Jumat, 18 September 2020

Mereka yang Meneladani Rasulullah

 


        Beberapa hari terakhir ini, jagad dihebohkan dengan insiden penusukan salah satu ulama di Indonesia, Syekh Ali Jabir. Setiap media sosial berisi tentang berita beliau. Beberapa menyampaikan kebenaran, namun kebanyakan penuh dengan judul ke-metaforaan. Namun, karena aku tak terlalu mengerti masalah hukum, biarkanlah itu menjadi urusan mereka para penegak hukum. Di tulisan ini, aku hanya ingin berbagi tentang teladan yang diberikan oleh beliau. Agar sebagian dari kita tak hanya ikut-ikutan melempar praduga tentang baduk yang sengaja dimainkan di atas papan catur.

            Sebenarnya aku tak terlalu mengikuti tausiyah Syekh Ali Jabir. Aku hanya tau beliau adalah salah satu mustami’ di salah satu acara hafidz di TV. Namun saat nama beliau menjadi trending topik di twitter, tentu saja aku penasaran ada apa? Dan saat membukanya, aku tak percaya dengan apa yang kulihat. Perasaan khawatir, sedih, marah, dan berbagai macam pertanyaan memenuhi pikiranku. Kenapa? Ada apa? siapa?
::::::
TUJUAN TUGAS
Sambung tulisan tentang teladan Syekh Ali Jabir di atas, mulai setelah kalimat terakhirnya.

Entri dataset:
::::::
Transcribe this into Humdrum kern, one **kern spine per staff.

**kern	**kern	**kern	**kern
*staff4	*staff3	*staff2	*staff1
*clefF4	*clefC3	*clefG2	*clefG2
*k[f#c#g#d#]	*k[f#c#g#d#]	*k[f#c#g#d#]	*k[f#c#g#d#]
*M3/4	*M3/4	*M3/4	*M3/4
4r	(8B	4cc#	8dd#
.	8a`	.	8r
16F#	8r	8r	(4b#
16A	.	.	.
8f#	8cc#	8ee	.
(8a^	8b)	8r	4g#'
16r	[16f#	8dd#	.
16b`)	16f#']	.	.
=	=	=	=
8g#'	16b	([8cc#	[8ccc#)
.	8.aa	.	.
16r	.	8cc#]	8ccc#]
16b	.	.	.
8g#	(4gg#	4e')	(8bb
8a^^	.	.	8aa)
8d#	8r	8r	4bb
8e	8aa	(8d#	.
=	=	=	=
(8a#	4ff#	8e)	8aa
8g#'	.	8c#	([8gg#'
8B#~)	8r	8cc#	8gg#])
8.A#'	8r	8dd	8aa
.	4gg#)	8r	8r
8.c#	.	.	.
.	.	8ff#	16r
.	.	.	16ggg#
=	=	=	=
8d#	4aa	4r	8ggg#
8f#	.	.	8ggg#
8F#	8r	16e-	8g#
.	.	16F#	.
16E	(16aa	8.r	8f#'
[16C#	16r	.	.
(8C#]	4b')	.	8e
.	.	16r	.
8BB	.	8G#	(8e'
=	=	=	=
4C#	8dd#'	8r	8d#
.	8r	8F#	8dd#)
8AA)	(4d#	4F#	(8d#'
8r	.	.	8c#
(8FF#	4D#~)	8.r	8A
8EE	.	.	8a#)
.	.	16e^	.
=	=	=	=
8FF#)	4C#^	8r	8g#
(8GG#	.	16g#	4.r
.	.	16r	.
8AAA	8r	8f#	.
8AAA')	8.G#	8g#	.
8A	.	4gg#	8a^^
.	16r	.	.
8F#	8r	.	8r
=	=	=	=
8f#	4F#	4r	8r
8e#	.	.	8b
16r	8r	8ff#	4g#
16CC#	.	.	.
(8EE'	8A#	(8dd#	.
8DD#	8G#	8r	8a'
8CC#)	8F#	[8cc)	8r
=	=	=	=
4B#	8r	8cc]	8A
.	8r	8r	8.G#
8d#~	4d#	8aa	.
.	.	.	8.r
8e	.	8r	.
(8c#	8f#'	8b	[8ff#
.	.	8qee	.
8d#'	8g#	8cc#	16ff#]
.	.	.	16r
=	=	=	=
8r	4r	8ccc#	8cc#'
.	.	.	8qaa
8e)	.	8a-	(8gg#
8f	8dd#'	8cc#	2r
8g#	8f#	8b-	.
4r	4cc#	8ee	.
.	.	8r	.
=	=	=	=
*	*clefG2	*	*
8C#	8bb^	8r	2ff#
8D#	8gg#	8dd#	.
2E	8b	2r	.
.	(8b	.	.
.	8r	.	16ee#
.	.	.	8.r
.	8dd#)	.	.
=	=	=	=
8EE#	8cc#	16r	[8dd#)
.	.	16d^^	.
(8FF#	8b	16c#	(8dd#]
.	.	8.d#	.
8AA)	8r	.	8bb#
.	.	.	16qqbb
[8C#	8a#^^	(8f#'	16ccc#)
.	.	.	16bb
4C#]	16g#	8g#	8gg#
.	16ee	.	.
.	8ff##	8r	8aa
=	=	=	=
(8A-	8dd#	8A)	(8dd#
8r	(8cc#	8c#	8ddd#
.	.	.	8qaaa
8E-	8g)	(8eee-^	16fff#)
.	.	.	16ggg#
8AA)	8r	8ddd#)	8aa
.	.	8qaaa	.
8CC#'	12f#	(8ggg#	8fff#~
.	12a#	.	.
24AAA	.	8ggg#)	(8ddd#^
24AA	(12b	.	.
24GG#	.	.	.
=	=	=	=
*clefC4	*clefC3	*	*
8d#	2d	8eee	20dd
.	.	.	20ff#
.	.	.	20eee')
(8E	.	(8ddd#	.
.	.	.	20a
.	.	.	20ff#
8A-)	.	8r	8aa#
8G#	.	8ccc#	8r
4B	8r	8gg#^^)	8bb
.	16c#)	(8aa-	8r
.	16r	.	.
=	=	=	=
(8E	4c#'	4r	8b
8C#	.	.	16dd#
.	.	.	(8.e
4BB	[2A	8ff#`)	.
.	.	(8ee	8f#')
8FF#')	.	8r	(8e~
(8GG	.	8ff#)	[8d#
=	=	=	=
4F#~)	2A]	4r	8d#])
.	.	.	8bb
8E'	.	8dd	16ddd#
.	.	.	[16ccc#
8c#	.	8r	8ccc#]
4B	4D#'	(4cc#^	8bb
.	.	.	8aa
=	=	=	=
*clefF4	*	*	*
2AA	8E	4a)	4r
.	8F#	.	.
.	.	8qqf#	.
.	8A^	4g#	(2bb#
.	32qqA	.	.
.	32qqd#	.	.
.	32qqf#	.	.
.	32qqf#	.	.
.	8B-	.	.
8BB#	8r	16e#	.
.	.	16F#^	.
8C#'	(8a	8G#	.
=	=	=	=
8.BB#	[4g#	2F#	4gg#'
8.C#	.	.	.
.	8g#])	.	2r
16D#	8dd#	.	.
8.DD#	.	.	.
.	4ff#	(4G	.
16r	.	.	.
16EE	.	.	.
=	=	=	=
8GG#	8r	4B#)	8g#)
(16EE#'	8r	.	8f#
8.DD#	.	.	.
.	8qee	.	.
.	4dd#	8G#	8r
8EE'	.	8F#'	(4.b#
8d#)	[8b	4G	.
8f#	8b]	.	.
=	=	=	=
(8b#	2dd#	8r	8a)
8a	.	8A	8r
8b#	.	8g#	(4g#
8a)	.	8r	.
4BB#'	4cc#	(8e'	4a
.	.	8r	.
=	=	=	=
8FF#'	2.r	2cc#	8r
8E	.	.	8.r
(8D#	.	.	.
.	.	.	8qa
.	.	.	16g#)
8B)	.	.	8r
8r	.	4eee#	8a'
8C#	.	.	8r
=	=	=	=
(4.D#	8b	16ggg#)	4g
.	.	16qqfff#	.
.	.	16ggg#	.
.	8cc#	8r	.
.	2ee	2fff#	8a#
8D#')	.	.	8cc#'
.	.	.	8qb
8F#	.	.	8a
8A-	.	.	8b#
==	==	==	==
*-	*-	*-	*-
::::::
JAWABAN TUGAS
            Ketika aku melihat gambar beliau di salah satu video youtuber Indonesia, aku langsung meng-kliknya. Kukira gambar beliau hanya sekedar thumbnail saja layaknya video-video yang lain. Tapi ternyata di video tersebut beliau memang hadir di sana! Padahal hanya selang sehari setelah insiden penusukan. Akhirnya aku mulai menonton dan mendengarkan. Niatku tadi hanya ingin mengetahui kabar beliau, namun aku malah mendapatkan banyak hal dari beliau. Satu menit, dua menit, jariku tak menekan tombol mempercepat sekalipun. Biasanya jariku selalu stand by di tombol mempercepat, tapi berbeda dengan video itu. Aku tak mau melewatkan satu nasihatpun. Setiap uacap beliau, setiap tingkah beliau, adalah meneladani Rasulullah.

            Sebenarnya aku ingin sekalian menulisnya di sini, namun ada kewajiban yang harus kulakukan di dunia nyata. Jadi meskipun jariku ingin terus melanjutkan, aku harus mengakhirnya terlebih dahulu. Semoga saja penundaan ini, tak membuat hatiku menjadi tak ingin membaginya. Yah, apa yang bisa dilakukan jariku jika hatiku tak mau? terkadang ia memang bakhil. Tak semua rasa mau ia bagikan.

Jadi, jangan menunggu, karena aku tak pernah menyuruh.